[The evaluation of Mr. Bixby as a teacher for Mark Twain will certainly vary if he is to be judged by modern-day measurements or the standards of Twain's time. This response will present Bixby in the context of his time as a pilot on the Mississippi River and as a teacher for Twain. All other judgments will have to be made by the student.]
At the end of Chapter VIII, Mr. Bixby, an experienced and respected riverboat pilot, says that when he sets out to teach someone to be a ship's pilot, he will "learn him or kill him." While this sounds rather radical, the gruff man means that he will never give up until someone learns.
When the pilot begins with Twain, he starts in an abrupt manner in order to prove that steering the boat may not be as easy as his apprentice believes it, "Here, take her; shave those steamships as close as you'd peel an apple." Of course, Twain thinks that it is dangerous to go so closely to other ships and steers away. "Within ten seconds, I was set aside in disgrace" and Mr. Bixby pulls the steamboat near the shore again and "flaying" his pupil with "abuse of my cowardice." It is only later that Bixby explains why they must stay so close to shore. This is a lesson Twain does not forget.
Later, Mr. Bixby simply remarks, "There's Six Mile Point," then the other points. All these points are about level with the water's edge and look alike to Twain, who does not recognize any significance to them. Again, it is not until later on that Mr. Bixby asks Twain about them and explains why he should have remembered them.

#### Given information

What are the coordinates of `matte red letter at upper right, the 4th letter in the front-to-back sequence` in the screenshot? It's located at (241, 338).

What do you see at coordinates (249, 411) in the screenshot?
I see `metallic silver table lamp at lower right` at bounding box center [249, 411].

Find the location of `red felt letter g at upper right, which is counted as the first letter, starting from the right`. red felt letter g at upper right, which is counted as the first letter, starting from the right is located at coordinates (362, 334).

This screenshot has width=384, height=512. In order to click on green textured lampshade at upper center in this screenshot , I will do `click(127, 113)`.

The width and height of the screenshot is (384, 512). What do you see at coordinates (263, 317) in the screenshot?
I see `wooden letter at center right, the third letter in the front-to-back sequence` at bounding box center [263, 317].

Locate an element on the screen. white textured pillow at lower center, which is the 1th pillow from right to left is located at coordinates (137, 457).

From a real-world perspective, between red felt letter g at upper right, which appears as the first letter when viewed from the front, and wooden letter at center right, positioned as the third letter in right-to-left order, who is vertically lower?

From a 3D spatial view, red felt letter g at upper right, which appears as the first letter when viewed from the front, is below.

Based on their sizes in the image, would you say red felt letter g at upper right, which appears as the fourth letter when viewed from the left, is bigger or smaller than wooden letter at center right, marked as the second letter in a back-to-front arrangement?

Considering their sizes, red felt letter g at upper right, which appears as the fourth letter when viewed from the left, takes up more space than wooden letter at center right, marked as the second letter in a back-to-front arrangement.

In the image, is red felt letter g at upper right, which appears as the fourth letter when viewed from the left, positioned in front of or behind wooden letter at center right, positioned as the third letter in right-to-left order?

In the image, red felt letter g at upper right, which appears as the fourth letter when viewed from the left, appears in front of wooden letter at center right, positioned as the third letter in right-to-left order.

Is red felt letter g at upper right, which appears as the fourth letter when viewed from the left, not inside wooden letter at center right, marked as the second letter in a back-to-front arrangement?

#### Short problem
In the passage on Mr. Bixby as a teacher, what does Bixby say he will do when he sets out to teach someone to be a ship's pilot? The listing that comes after the passage is separate material.

#### In response
He says he will "learn him or kill him."